Framework: You must use either TensorFlow/Keras or PyTorch.
Layer Types: Your architecture must include Conv2D (or equivalent) and MaxPooling2D (or equivalent) layers.
Output Layer: The final layer must be a Dense layer with a softmax activation function for multi-class classification.
Compilation: The model must be successfully compiled with an optimizer, a loss function, and at least one metric.
Function Signature: Your solution should be encapsulated within a function that accepts input_shape and num_classes as arguments and returns the compiled model. For example: def build_cnn_model(input_shape: tuple, num_classes: int) -> Model:. (The exact return type hint will depend on the framework).

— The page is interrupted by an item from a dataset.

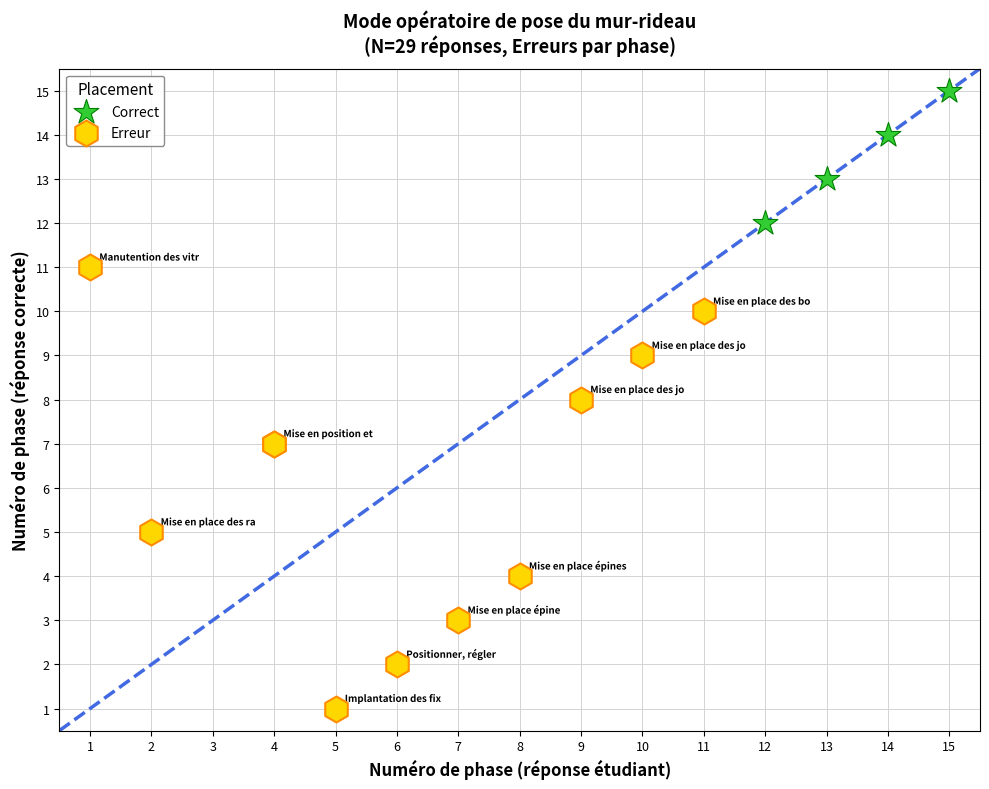

Which series contains the lowest Y value?

Erreur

No Pre-trained Models: You are expected to build the architecture from scratch, not load pre-trained weights.

Notes

Consider the trade-off between network depth and complexity. Deeper networks can learn more complex features but are prone to overfitting and require more computational resources.
Experiment with different kernel sizes, filter counts, and pooling strategies to see how they affect the model's structure.
The choice of optimizer and loss function is crucial for effective training. For this challenge, "adam" and "categorical_crossentropy" are good starting points for multi-class problems.
Understanding the shape transformations that occur after each layer (convolution, pooling, flattening) is key to designing a valid CNN.
The input_shape will typically be (height, width, channels). For grayscale images, channels is 1. For RGB images, channels is 3.
The num_classes parameter dictates the number of neurons in the final output layer.